Li Xiao C, Zhuo Jia L
Laboratory of Receptor and Signal Transduction, Division of Hypertension and Vascular Research, Henry Ford Hospital, Detroit, MI 48202, USA.
Clin Sci (Lond). 2007 Aug;113(4):183-93. doi: 10.1042/CS20070040.

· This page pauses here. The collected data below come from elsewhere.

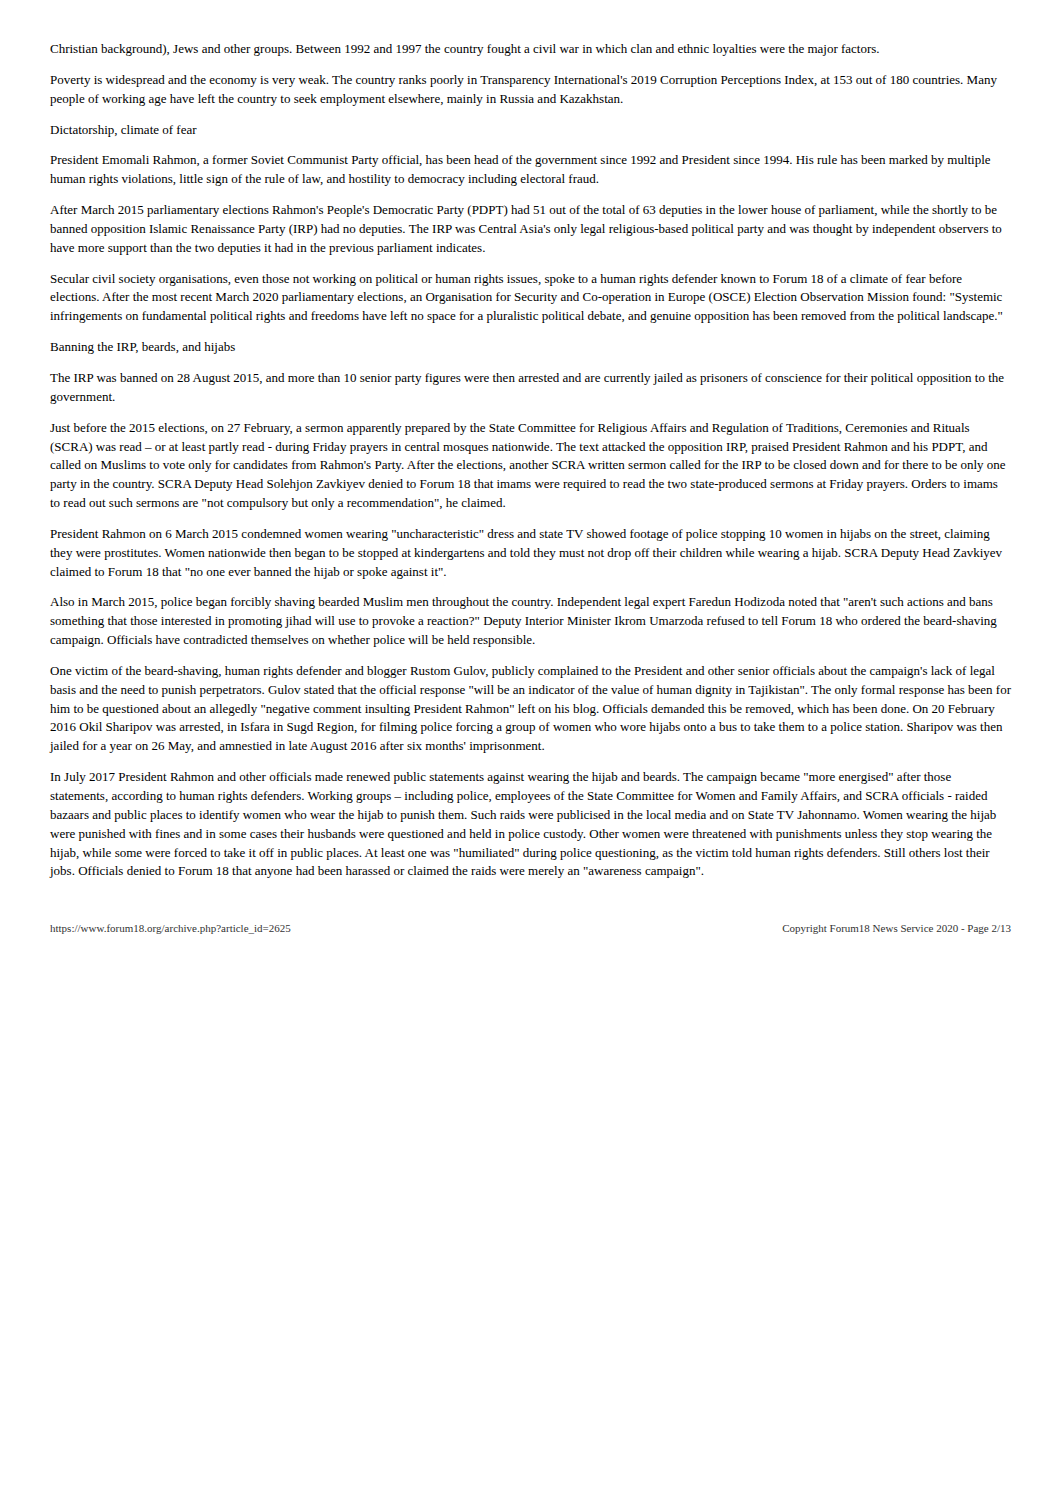Christian background), Jews and other groups. Between 1992 and 1997 the country fought a civil war in which clan and ethnic loyalties were the major factors.
Poverty is widespread and the economy is very weak. The country ranks poorly in Transparency International's 2019 Corruption Perceptions Index, at 153 out of 180 countries. Many people of working age have left the country to seek employment elsewhere, mainly in Russia and Kazakhstan.
Dictatorship, climate of fear
President Emomali Rahmon, a former Soviet Communist Party official, has been head of the government since 1992 and President since 1994. His rule has been marked by multiple human rights violations, little sign of the rule of law, and hostility to democracy including electoral fraud.
After March 2015 parliamentary elections Rahmon's People's Democratic Party (PDPT) had 51 out of the total of 63 deputies in the lower house of parliament, while the shortly to be banned opposition Islamic Renaissance Party (IRP) had no deputies. The IRP was Central Asia's only legal religious-based political party and was thought by independent observers to have more support than the two deputies it had in the previous parliament indicates.
Secular civil society organisations, even those not working on political or human rights issues, spoke to a human rights defender known to Forum 18 of a climate of fear before elections. After the most recent March 2020 parliamentary elections, an Organisation for Security and Co-operation in Europe (OSCE) Election Observation Mission found: "Systemic infringements on fundamental political rights and freedoms have left no space for a pluralistic political debate, and genuine opposition has been removed from the political landscape."
Banning the IRP, beards, and hijabs
The IRP was banned on 28 August 2015, and more than 10 senior party figures were then arrested and are currently jailed as prisoners of conscience for their political opposition to the government.
Just before the 2015 elections, on 27 February, a sermon apparently prepared by the State Committee for Religious Affairs and Regulation of Traditions, Ceremonies and Rituals (SCRA) was read – or at least partly read - during Friday prayers in central mosques nationwide. The text attacked the opposition IRP, praised President Rahmon and his PDPT, and called on Muslims to vote only for candidates from Rahmon's Party. After the elections, another SCRA written sermon called for the IRP to be closed down and for there to be only one party in the country. SCRA Deputy Head Solehjon Zavkiyev denied to Forum 18 that imams were required to read the two state-produced sermons at Friday prayers. Orders to imams to read out such sermons are "not compulsory but only a recommendation", he claimed.
President Rahmon on 6 March 2015 condemned women wearing "uncharacteristic" dress and state TV showed footage of police stopping 10 women in hijabs on the street, claiming they were prostitutes. Women nationwide then began to be stopped at kindergartens and told they must not drop off their children while wearing a hijab. SCRA Deputy Head Zavkiyev claimed to Forum 18 that "no one ever banned the hijab or spoke against it".
Also in March 2015, police began forcibly shaving bearded Muslim men throughout the country. Independent legal expert Faredun Hodizoda noted that "aren't such actions and bans something that those interested in promoting jihad will use to provoke a reaction?" Deputy Interior Minister Ikrom Umarzoda refused to tell Forum 18 who ordered the beard-shaving campaign. Officials have contradicted themselves on whether police will be held responsible.
One victim of the beard-shaving, human rights defender and blogger Rustom Gulov, publicly complained to the President and other senior officials about the campaign's lack of legal basis and the need to punish perpetrators. Gulov stated that the official response "will be an indicator of the value of human dignity in Tajikistan". The only formal response has been for him to be questioned about an allegedly "negative comment insulting President Rahmon" left on his blog. Officials demanded this be removed, which has been done. On 20 February 2016 Okil Sharipov was arrested, in Isfara in Sugd Region, for filming police forcing a group of women who wore hijabs onto a bus to take them to a police station. Sharipov was then jailed for a year on 26 May, and amnestied in late August 2016 after six months' imprisonment.
In July 2017 President Rahmon and other officials made renewed public statements against wearing the hijab and beards. The campaign became "more energised" after those statements, according to human rights defenders. Working groups – including police, employees of the State Committee for Women and Family Affairs, and SCRA officials - raided bazaars and public places to identify women who wear the hijab to punish them. Such raids were publicised in the local media and on State TV Jahonnamo. Women wearing the hijab were punished with fines and in some cases their husbands were questioned and held in police custody. Other women were threatened with punishments unless they stop wearing the hijab, while some were forced to take it off in public places. At least one was "humiliated" during police questioning, as the victim told human rights defenders. Still others lost their jobs. Officials denied to Forum 18 that anyone had been harassed or claimed the raids were merely an "awareness campaign".
https://www.forum18.org/archive.php?article_id=2625
Copyright Forum18 News Service 2020 - Page 2/13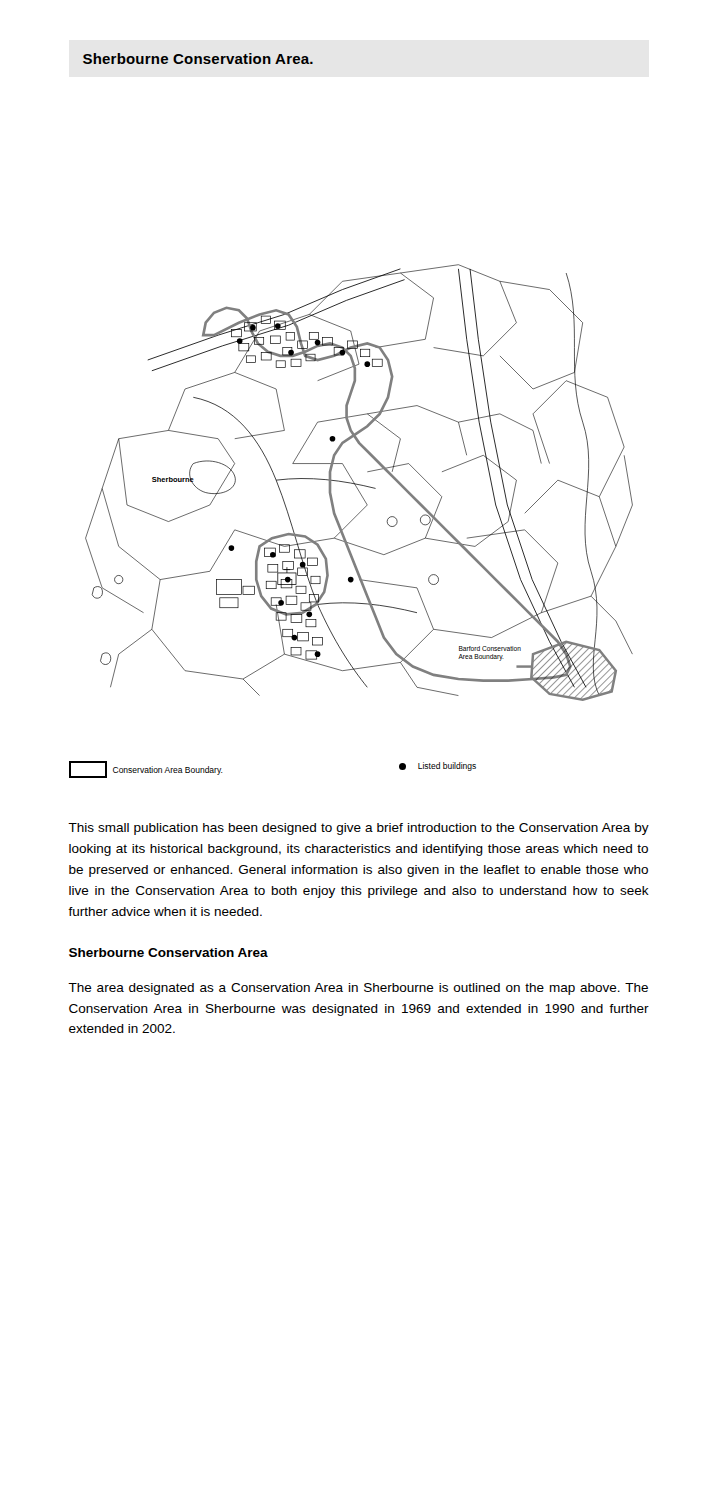Sherbourne Conservation Area.
Sherbourne Barford Conservation Area Boundary.
Conservation Area Boundary.
Listed buildings
This small publication has been designed to give a brief introduction to the Conservation Area by looking at its historical background, its characteristics and identifying those areas which need to be preserved or enhanced. General information is also given in the leaflet to enable those who live in the Conservation Area to both enjoy this privilege and also to understand how to seek further advice when it is needed.
Sherbourne Conservation Area
The area designated as a Conservation Area in Sherbourne is outlined on the map above. The Conservation Area in Sherbourne was designated in 1969 and extended in 1990 and further extended in 2002.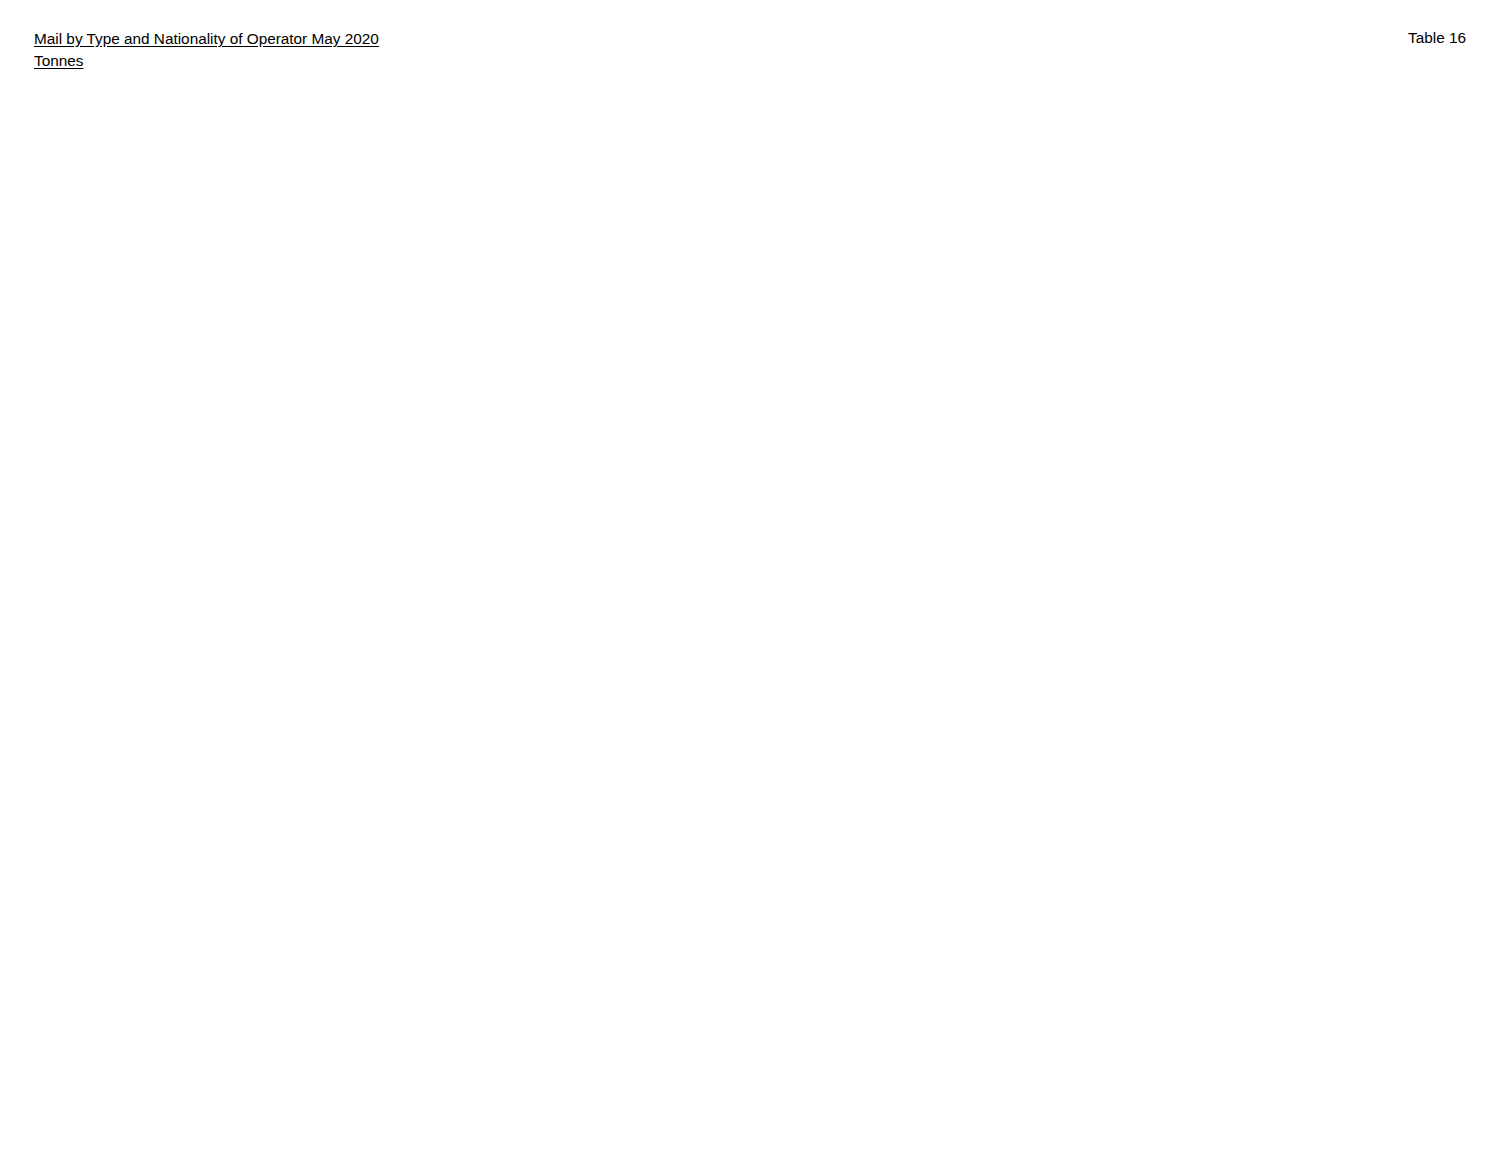Mail by Type and Nationality of Operator May 2020 Tonnes
Table 16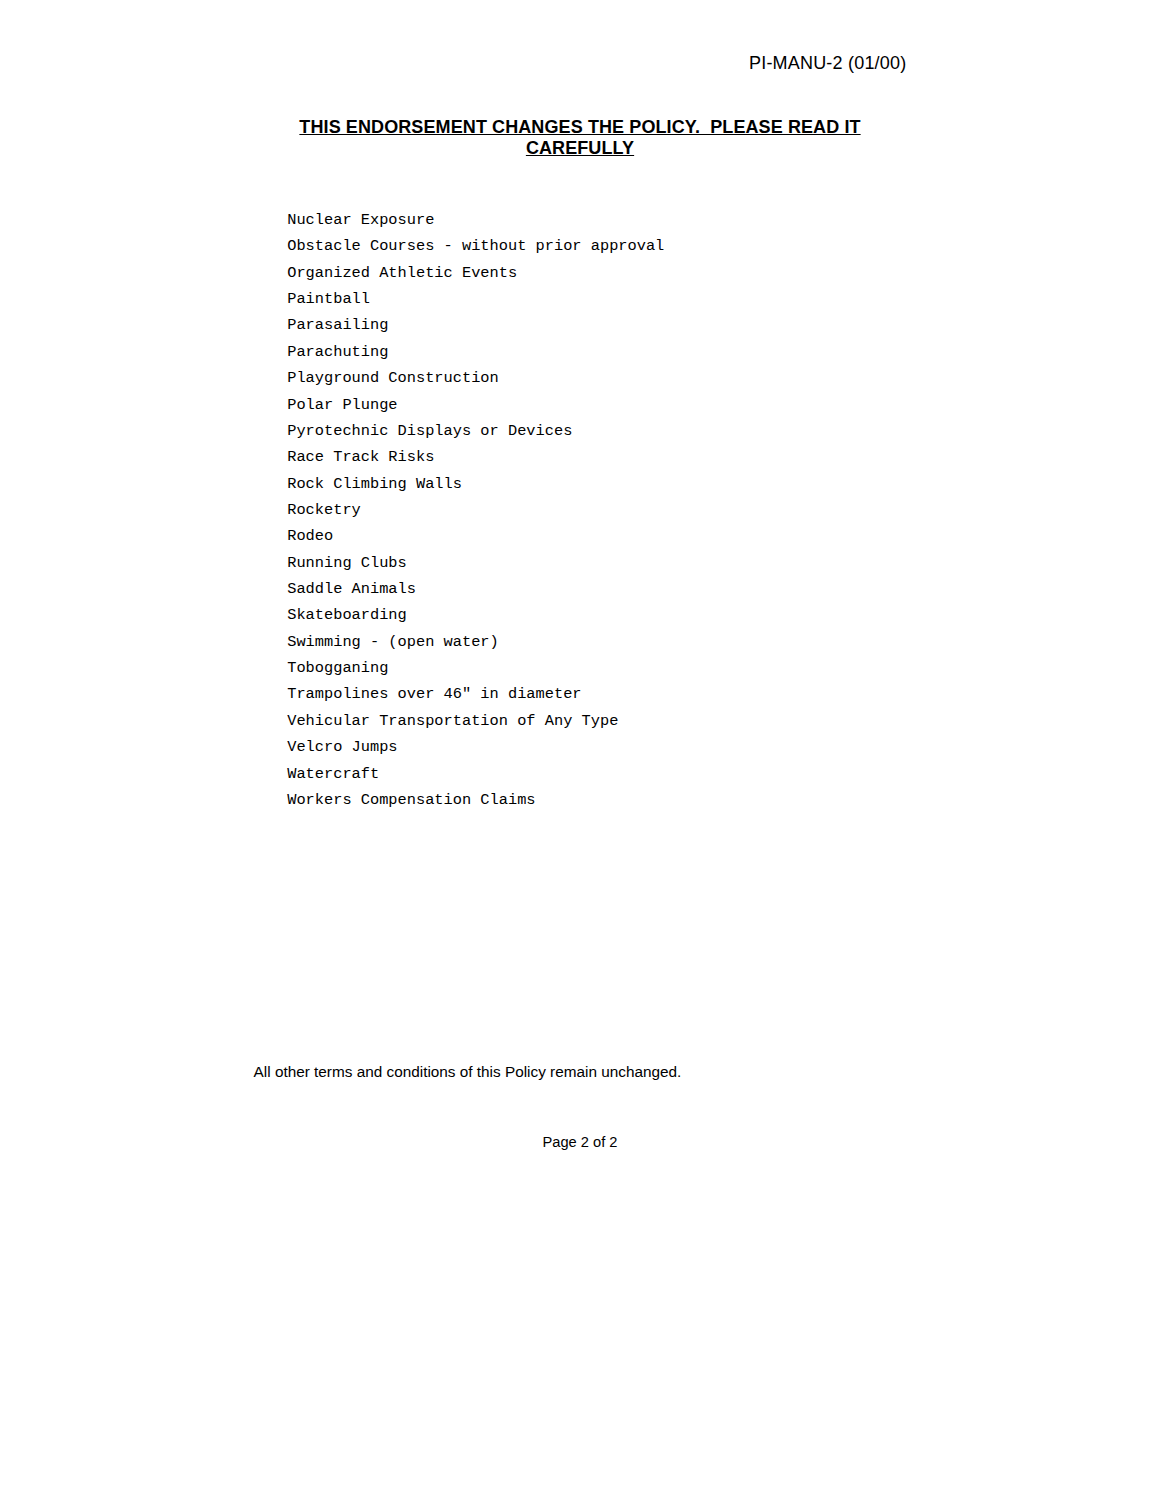PI-MANU-2 (01/00)
THIS ENDORSEMENT CHANGES THE POLICY. PLEASE READ IT CAREFULLY
Nuclear Exposure Obstacle Courses - without prior approval Organized Athletic Events Paintball Parasailing Parachuting Playground Construction Polar Plunge Pyrotechnic Displays or Devices Race Track Risks Rock Climbing Walls Rocketry Rodeo Running Clubs Saddle Animals Skateboarding Swimming - (open water) Tobogganing Trampolines over 46" in diameter Vehicular Transportation of Any Type Velcro Jumps Watercraft Workers Compensation Claims
All other terms and conditions of this Policy remain unchanged.
Page 2 of 2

Pancreatic bi-hormones insulin and glucagon are the Yin and Yang in the regulation of glucose metabolism and homoeostasis. Insulin is synthesized primarily by pancreatic beta-cells and is released in response to an increase in blood glucose levels (hyperglycaemia). By contrast, glucagon is synthesized by pancreatic alpha-cells and is released in response to a decrease in blood glucose (hypoglycaemia). The principal role of glucagon is to counter the actions of insulin on blood glucose homoeostasis, but it also has diverse non-hyperglycaemic actions. Although Type 1 diabetes is caused by insulin deficiency (insulin-dependent) and can be corrected by insulin replacement, Type 2 diabetes is a multifactorial disease and its treatment is not dependent on insulin therapy alone. Type 2 diabetes in humans is characterized by increased insulin resistance, increased fasting blood glucose, impaired glucose tolerance and the development of glomerular hyperfiltration and microalbuminuria, ultimately leading to diabetic nephropathy and end-stage renal disease. Clinical studies have suggested that an inappropriate increase in hyperglycaemic glucagon (hyperglucagonaemia) over hypoglycaemic insulin (not insulin deficiency until advanced stages) plays an important role in the pathogenesis of Type 2 diabetes. However, for decades, research efforts and resources have been devoted overwhelmingly to studying the role of insulin and insulin-replacement therapy. By contrast, the implication of glucagon and its receptor signalling in the development of Type 2 diabetic metabolic syndromes and end-organ injury has received little attention. The aim of this review is to examine the evidence as to whether glucagon and its receptor signalling play any role(s) in the pathogenesis of Type 2 diabetic renal injury, and to explore whether targeting glucagon receptor signalling remains only a theoretical antidiabetic strategy in Type 2 diabetes or may realize its promise in the future.
胰腺双激素胰岛素和胰高血糖素是调节葡萄糖代谢和体内平衡的阴阳两面。胰岛素主要由胰腺β细胞合成,并在血糖水平升高(高血糖症)时释放。相比之下,胰高血糖素由胰腺α细胞合成,并在血糖降低(低血糖症)时释放。胰高血糖素的主要作用是对抗胰岛素对血糖体内平衡的作用,但它也有多种非高血糖作用。虽然1型糖尿病是由胰岛素缺乏(胰岛素依赖型)引起的,并且可以通过胰岛素替代来纠正,但2型糖尿病是一种多因素疾病,其治疗并不仅依赖于胰岛素治疗。人类2型糖尿病的特征是胰岛素抵抗增加、空腹血糖升高、葡萄糖耐量受损以及肾小球高滤过和微量白蛋白尿的发展,最终导致糖尿病肾病和终末期肾病。临床研究表明,在2型糖尿病的发病机制中,高血糖的胰高血糖素(高胰高血糖素血症)相对于低血糖的胰岛素(直到晚期才出现胰岛素缺乏)不适当增加起着重要作用。然而,几十年来,研究工作和资源一直压倒性地致力于研究胰岛素的作用和胰岛素替代疗法。相比之下,胰高血糖素及其受体信号在2型糖尿病代谢综合征和终末器官损伤发展中的影响很少受到关注。本综述的目的是研究关于胰高血糖素及其受体信号在2型糖尿病肾损伤发病机制中是否起作用的证据,并探讨靶向胰高血糖素受体信号是否仍然只是2型糖尿病中一种理论上的抗糖尿病策略,还是可能在未来实现其前景。